## [COLLECTED DATA]
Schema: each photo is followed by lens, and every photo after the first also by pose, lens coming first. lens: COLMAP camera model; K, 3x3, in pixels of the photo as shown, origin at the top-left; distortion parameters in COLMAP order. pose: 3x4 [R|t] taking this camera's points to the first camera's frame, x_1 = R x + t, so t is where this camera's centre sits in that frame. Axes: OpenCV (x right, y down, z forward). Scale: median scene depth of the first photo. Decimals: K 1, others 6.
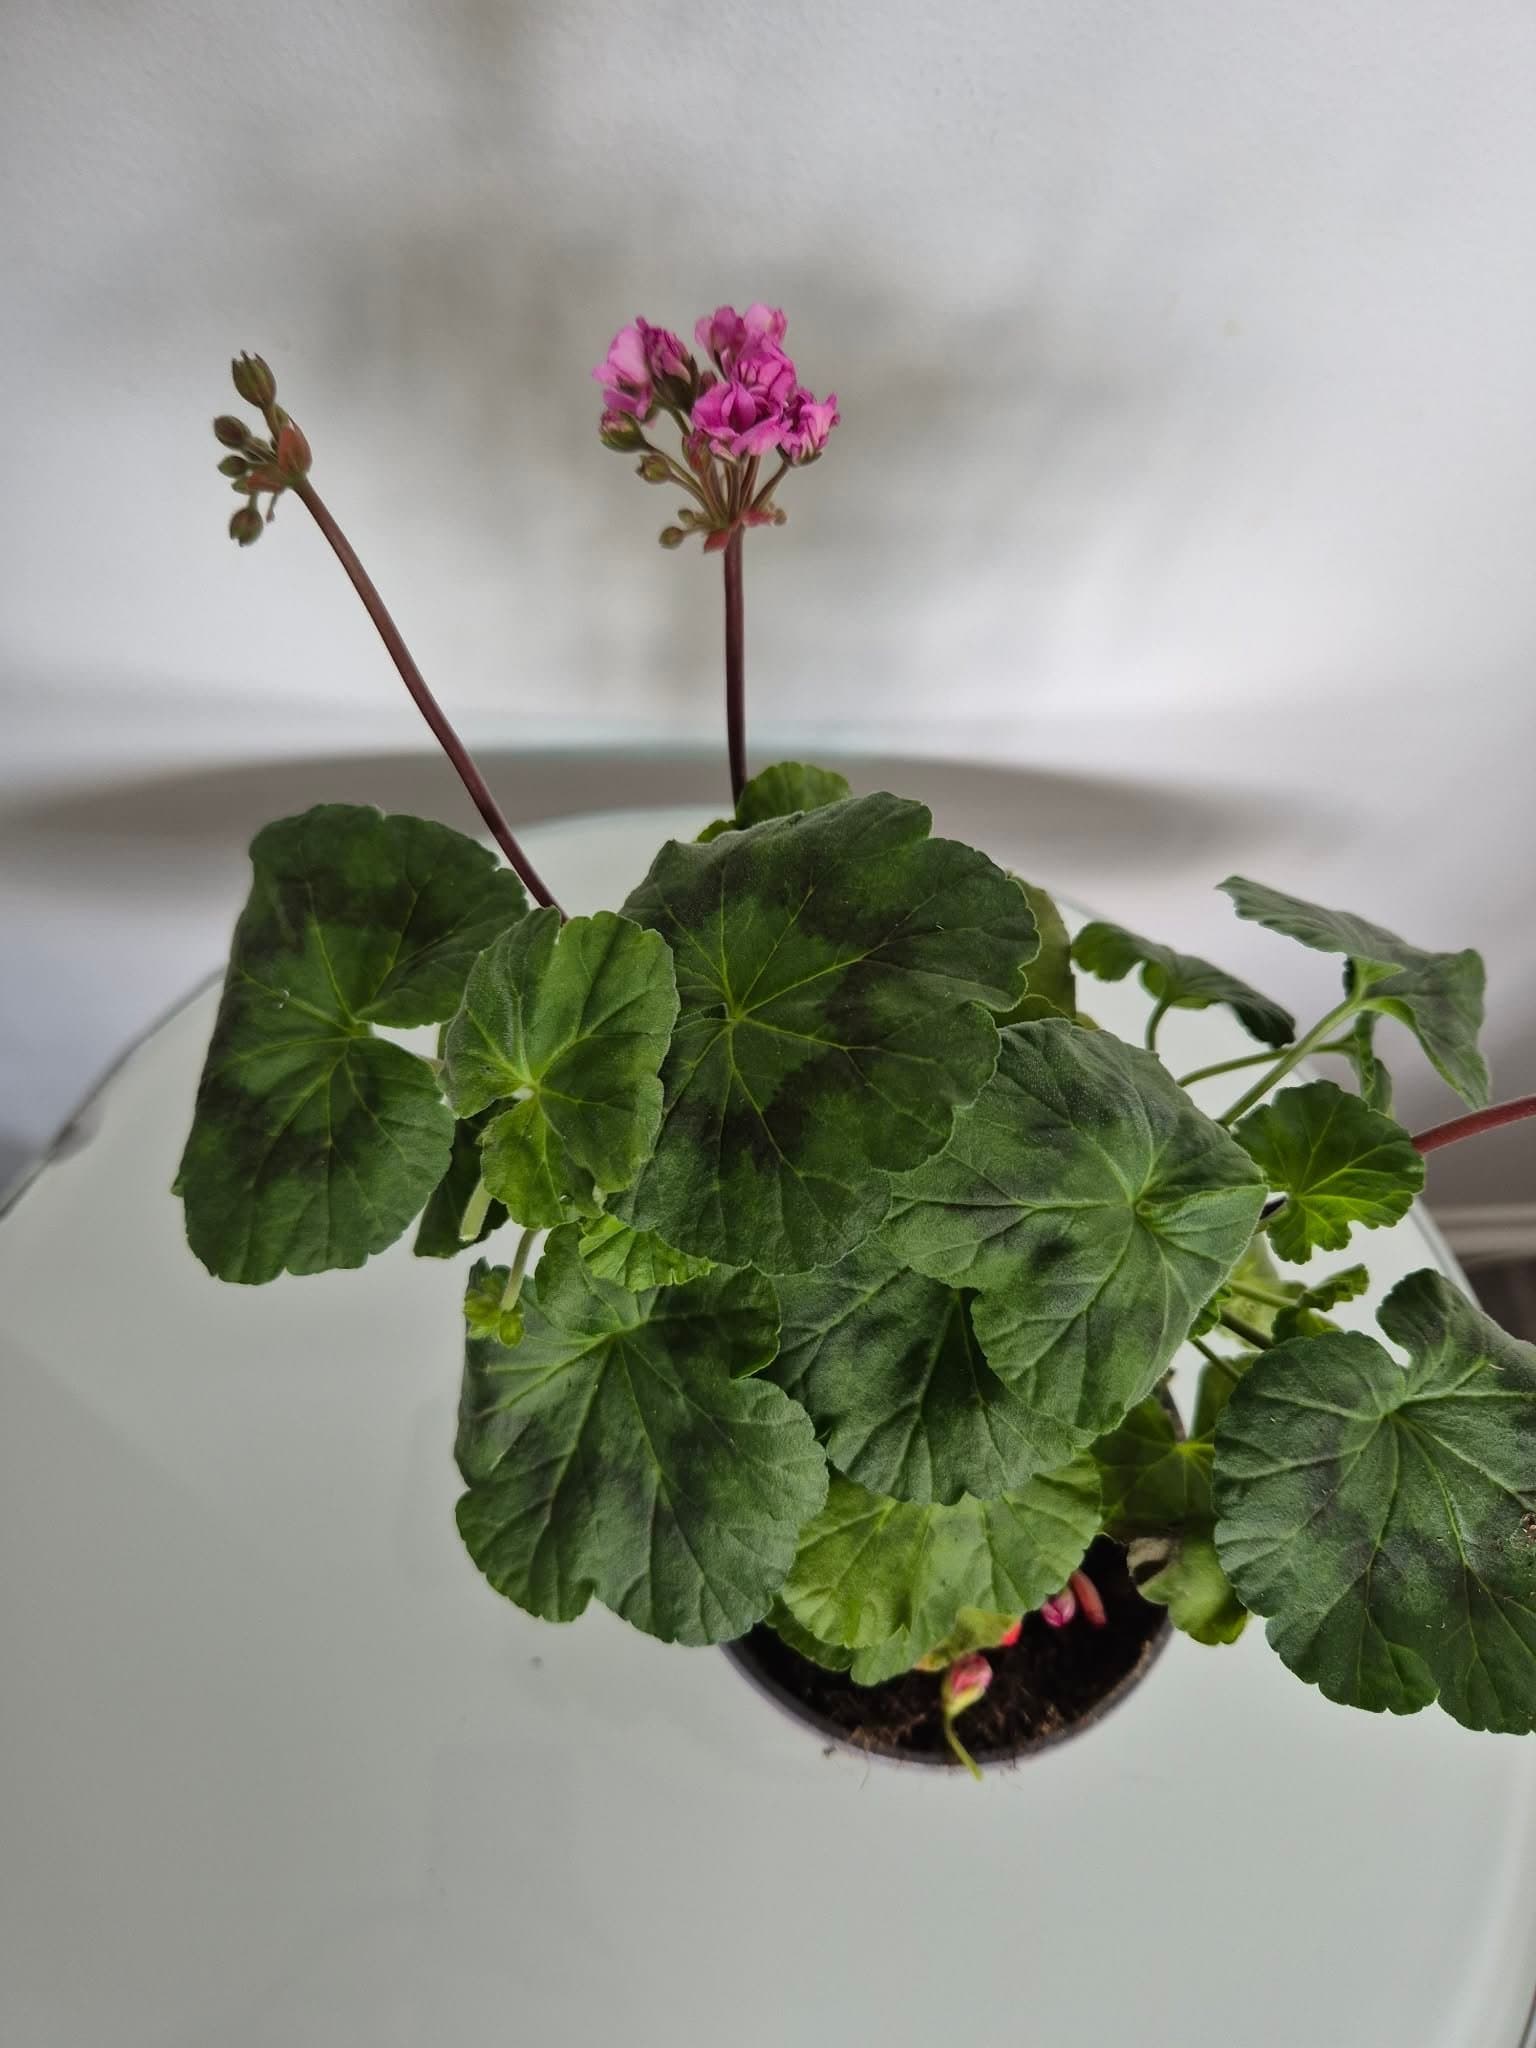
lens RADIAL K [[1514.2, 0, 768.0], [0, 1514.2, 1024.0], [0, 0, 1]] dist [0.046801, -0.066305]
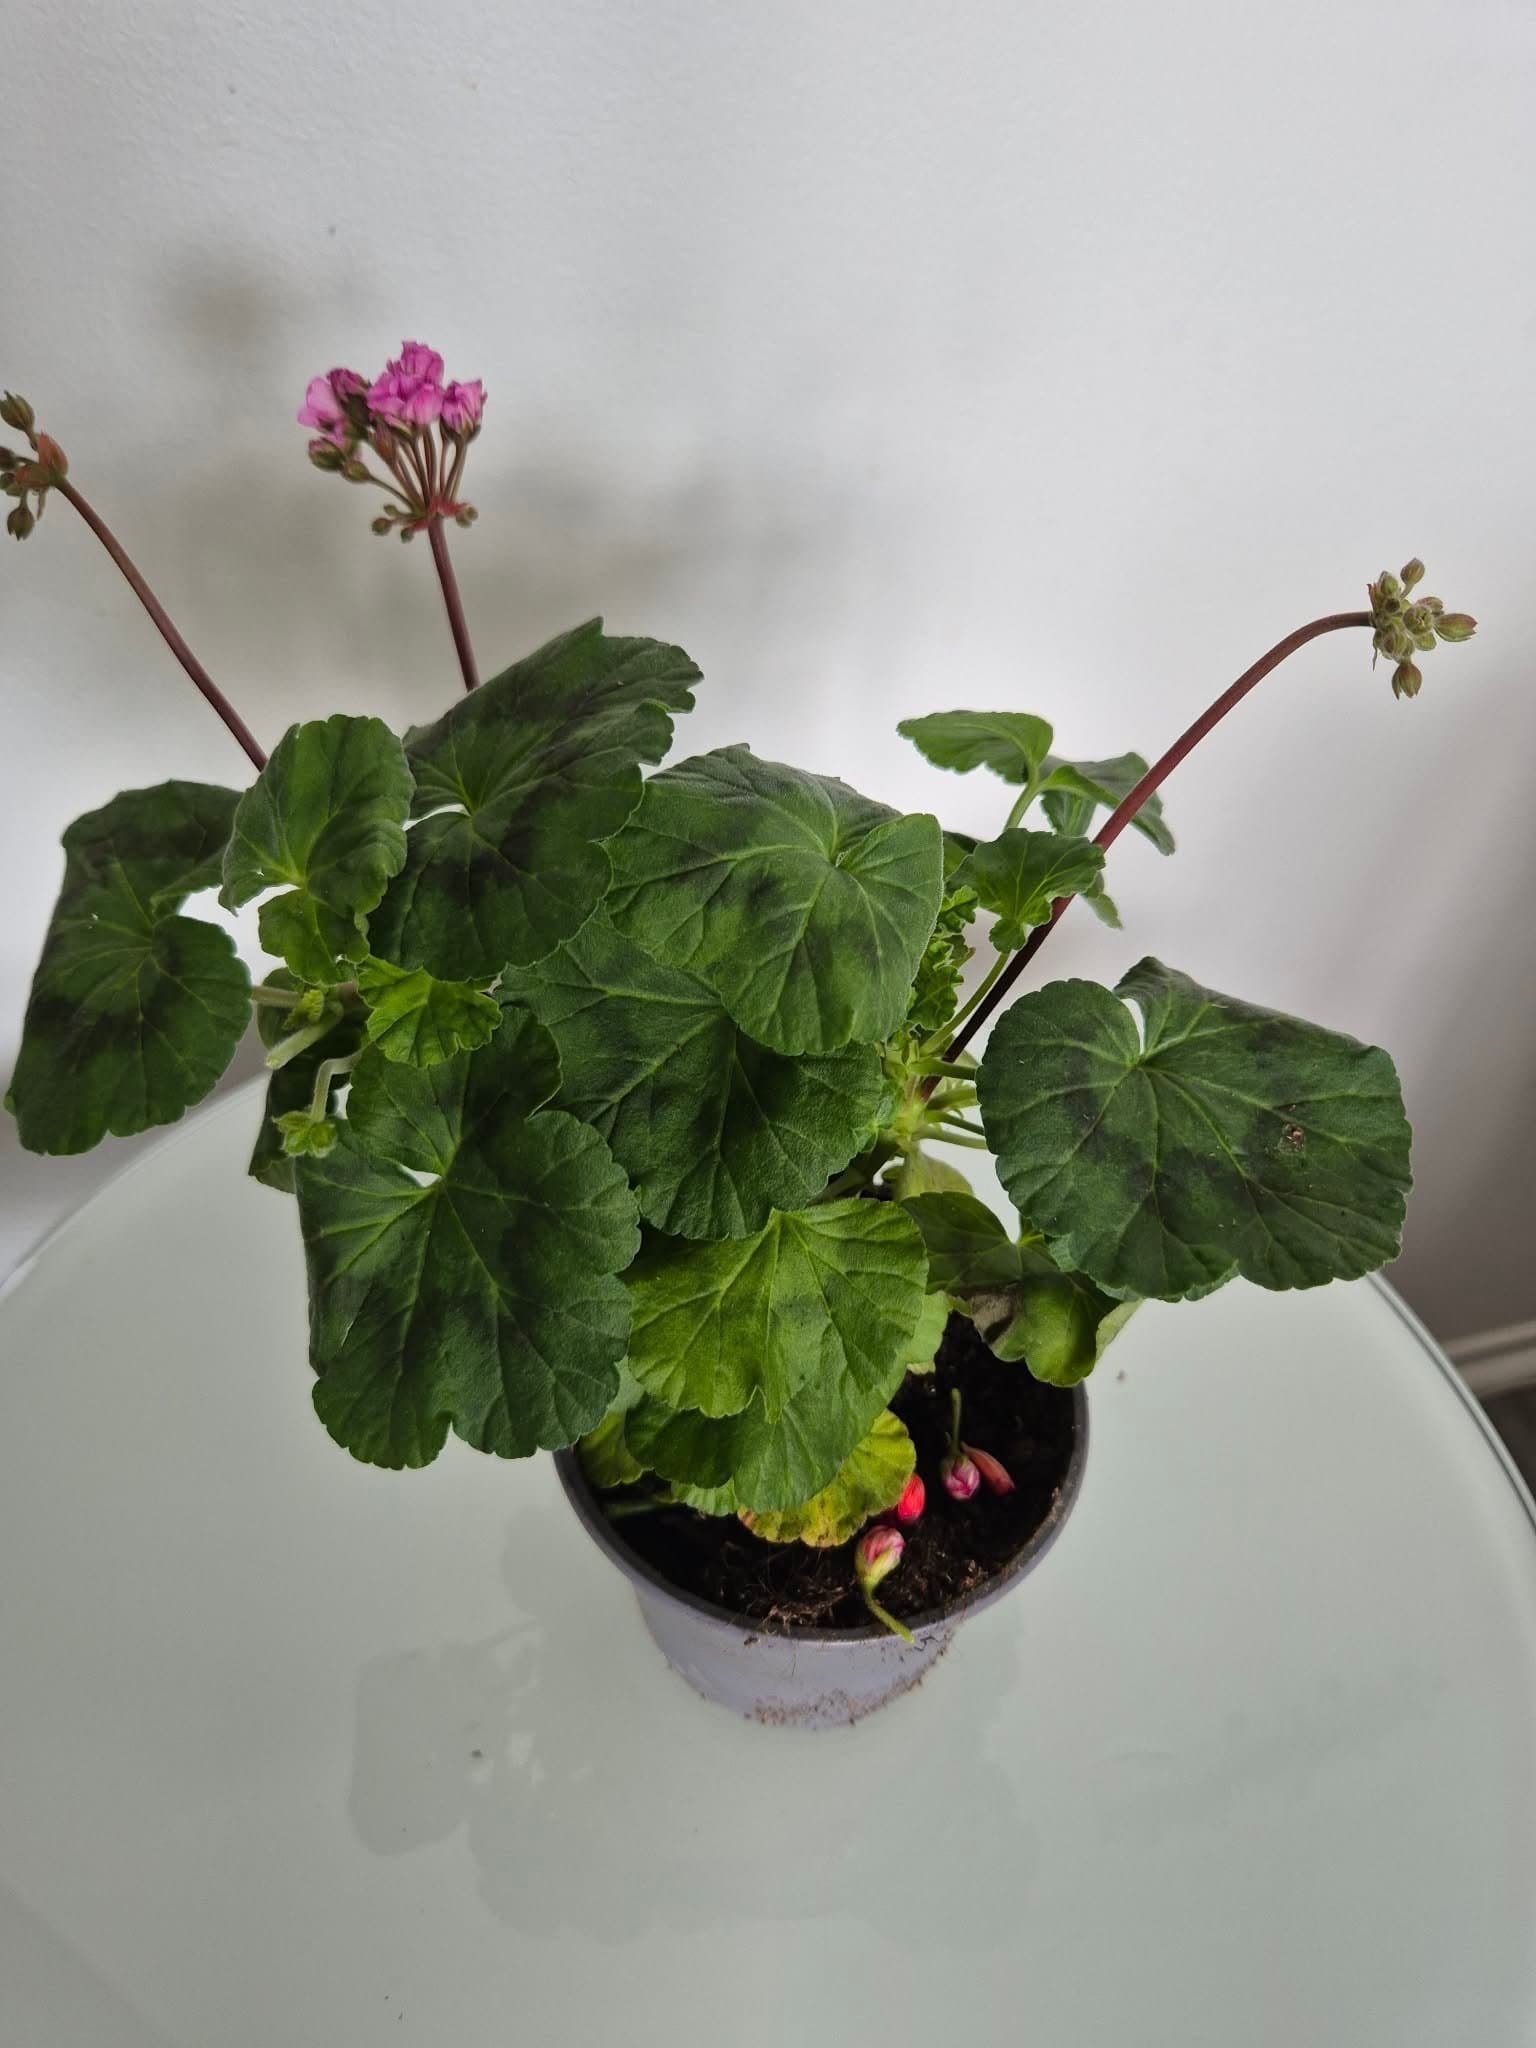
lens RADIAL K [[1514.2, 0, 768.0], [0, 1514.2, 1024.0], [0, 0, 1]] dist [0.046801, -0.066305]
pose [[0.977385, -0.202556, 0.060747, 0.087145], [0.211335, 0.925395, -0.314613, 0.513995], [0.007512, 0.320335, 0.947274, -0.044435]]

## [PROMPT]
Identify each line of the data containing the string "pose", treating uppercase and lowercase as different, and copy those lines out.

## [ANSWER SECTION]
Schema: each photo is followed by lens, and every photo after the first also by pose, lens coming first. lens: COLMAP camera model; K, 3x3, in pixels of the photo as shown, origin at the top-left; distortion parameters in COLMAP order. pose: 3x4 [R|t] taking this camera's points to the first camera's frame, x_1 = R x + t, so t is where this camera's centre sits in that frame. Axes: OpenCV (x right, y down, z forward). Scale: median scene depth of the first photo. Decimals: K 1, others 6.
pose [[0.977385, -0.202556, 0.060747, 0.087145], [0.211335, 0.925395, -0.314613, 0.513995], [0.007512, 0.320335, 0.947274, -0.044435]]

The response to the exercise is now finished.